What the task asks:
Rewrite the material below without the pictures, changing each "phylum" to "division" and leaving everything else as it stands.

[Dataset excerpt]
** START **

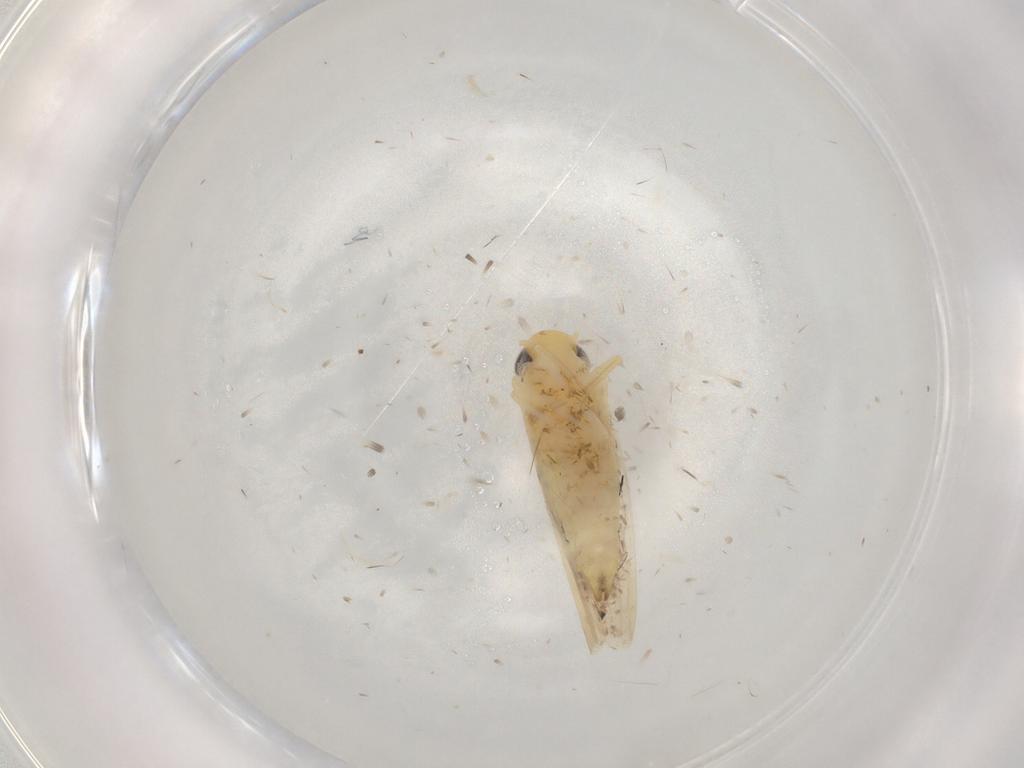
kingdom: Animalia
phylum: Arthropoda
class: Insecta
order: Hemiptera
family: Cicadellidae
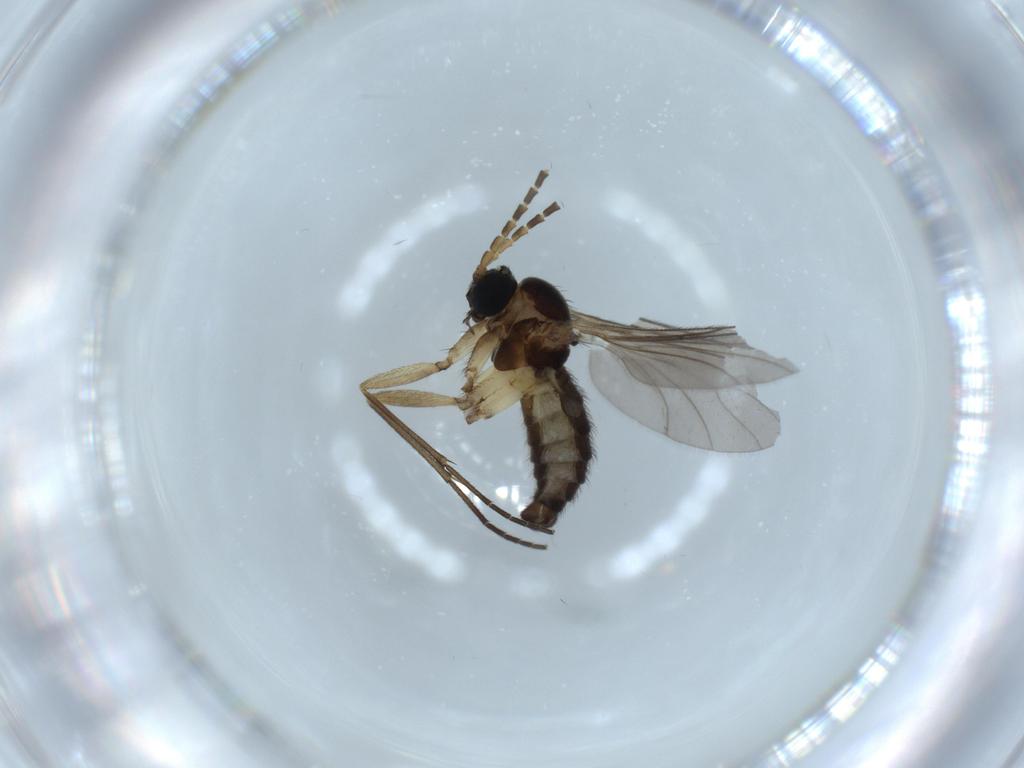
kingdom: Animalia
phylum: Arthropoda
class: Insecta
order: Diptera
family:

** END **

Written solution:
kingdom: Animalia
division: Arthropoda
class: Insecta
order: Hemiptera
family: Cicadellidae
kingdom: Animalia
division: Arthropoda
class: Insecta
order: Diptera
family:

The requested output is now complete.